** SUPPLIED MATERIAL follows **

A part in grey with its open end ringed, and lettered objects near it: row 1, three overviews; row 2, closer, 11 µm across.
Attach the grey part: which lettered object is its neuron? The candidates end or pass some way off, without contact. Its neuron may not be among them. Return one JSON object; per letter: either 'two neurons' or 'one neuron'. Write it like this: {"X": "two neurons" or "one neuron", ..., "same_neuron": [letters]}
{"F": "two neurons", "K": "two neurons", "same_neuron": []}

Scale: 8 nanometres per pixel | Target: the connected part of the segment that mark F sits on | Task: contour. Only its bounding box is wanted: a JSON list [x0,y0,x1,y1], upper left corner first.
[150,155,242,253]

** End of SUPPLIED MATERIAL **
** SUPPLIED MATERIAL follows **

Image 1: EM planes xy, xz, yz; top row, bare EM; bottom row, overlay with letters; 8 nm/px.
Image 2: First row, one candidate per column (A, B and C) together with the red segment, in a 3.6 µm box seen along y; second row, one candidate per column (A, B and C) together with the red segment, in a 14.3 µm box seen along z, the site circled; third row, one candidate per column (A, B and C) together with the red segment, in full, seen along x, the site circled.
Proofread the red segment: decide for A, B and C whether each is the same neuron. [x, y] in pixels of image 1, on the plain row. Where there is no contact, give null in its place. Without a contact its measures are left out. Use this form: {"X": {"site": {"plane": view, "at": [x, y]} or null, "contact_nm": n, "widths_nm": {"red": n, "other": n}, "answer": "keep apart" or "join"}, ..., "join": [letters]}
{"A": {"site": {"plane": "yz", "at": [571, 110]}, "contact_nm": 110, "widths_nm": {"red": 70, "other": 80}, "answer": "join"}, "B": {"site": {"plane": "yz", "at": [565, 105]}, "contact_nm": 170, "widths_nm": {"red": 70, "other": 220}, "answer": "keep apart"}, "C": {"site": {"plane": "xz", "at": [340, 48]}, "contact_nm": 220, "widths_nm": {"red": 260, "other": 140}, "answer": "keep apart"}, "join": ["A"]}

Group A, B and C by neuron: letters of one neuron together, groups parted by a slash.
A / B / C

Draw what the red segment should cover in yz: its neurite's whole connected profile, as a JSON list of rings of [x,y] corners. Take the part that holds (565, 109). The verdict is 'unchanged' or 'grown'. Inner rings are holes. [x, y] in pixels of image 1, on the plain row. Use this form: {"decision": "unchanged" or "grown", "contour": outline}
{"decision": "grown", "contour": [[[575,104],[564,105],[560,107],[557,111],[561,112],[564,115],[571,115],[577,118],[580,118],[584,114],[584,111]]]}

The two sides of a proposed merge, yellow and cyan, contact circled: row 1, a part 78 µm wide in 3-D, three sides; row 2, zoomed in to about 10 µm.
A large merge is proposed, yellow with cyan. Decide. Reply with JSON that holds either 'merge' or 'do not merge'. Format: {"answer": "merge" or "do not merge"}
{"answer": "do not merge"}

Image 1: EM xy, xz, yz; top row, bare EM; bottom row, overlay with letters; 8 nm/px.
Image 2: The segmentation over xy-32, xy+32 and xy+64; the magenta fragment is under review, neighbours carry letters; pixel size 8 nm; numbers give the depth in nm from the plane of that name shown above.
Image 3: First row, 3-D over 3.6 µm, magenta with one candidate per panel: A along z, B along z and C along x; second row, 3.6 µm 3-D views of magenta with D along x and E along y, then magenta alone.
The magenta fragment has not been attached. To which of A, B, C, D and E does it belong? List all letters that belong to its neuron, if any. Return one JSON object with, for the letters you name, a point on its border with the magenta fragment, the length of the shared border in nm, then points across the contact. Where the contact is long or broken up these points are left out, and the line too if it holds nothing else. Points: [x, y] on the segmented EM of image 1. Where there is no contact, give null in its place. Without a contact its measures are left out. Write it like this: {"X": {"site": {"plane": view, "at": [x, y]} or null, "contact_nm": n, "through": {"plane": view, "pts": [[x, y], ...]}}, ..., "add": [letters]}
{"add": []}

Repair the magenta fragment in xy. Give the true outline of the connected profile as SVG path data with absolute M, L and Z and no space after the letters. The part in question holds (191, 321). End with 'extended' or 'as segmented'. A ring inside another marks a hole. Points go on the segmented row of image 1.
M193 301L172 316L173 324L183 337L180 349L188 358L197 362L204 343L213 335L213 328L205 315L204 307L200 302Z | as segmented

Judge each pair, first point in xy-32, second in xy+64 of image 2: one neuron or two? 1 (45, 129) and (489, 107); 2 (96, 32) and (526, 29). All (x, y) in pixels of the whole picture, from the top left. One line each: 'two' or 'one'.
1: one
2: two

** End of SUPPLIED MATERIAL **
** SUPPLIED MATERIAL follows **

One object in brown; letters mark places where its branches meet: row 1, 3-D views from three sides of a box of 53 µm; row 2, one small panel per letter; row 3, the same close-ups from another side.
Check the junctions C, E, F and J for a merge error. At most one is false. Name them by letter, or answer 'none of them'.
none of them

** End of SUPPLIED MATERIAL **

WORK REQUIRED: Take every line from the records that holds "three" and copy it down.

RESPONSE TO THIS EXERCISE:
A part in grey with its open end ringed, and lettered objects near it: row 1, three overviews; row 2, closer, 11 µm across.
The two sides of a proposed merge, yellow and cyan, contact circled: row 1, a part 78 µm wide in 3-D, three sides; row 2, zoomed in to about 10 µm.
One object in brown; letters mark places where its branches meet: row 1, 3-D views from three sides of a box of 53 µm; row 2, one small panel per letter; row 3, the same close-ups from another side.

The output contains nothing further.